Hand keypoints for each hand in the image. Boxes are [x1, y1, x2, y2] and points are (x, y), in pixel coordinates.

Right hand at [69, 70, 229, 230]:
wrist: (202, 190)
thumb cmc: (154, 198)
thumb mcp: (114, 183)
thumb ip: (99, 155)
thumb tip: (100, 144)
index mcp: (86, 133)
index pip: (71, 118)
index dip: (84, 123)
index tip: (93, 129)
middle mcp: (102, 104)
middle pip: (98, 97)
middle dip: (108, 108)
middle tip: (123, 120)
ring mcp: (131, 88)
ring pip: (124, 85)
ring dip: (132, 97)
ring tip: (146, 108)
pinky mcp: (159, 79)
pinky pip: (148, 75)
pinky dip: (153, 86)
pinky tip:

**ABOUT THIS EXERCISE:**
Where a line contains the word "hand", copy that line from the listing above.

**YOUR RESPONSE:**
Hand keypoints for each hand in the image. Boxes are [x1, y1, x2, y2] and points are (x, y), in pixel coordinates.
Right hand at [69, 70, 229, 230]:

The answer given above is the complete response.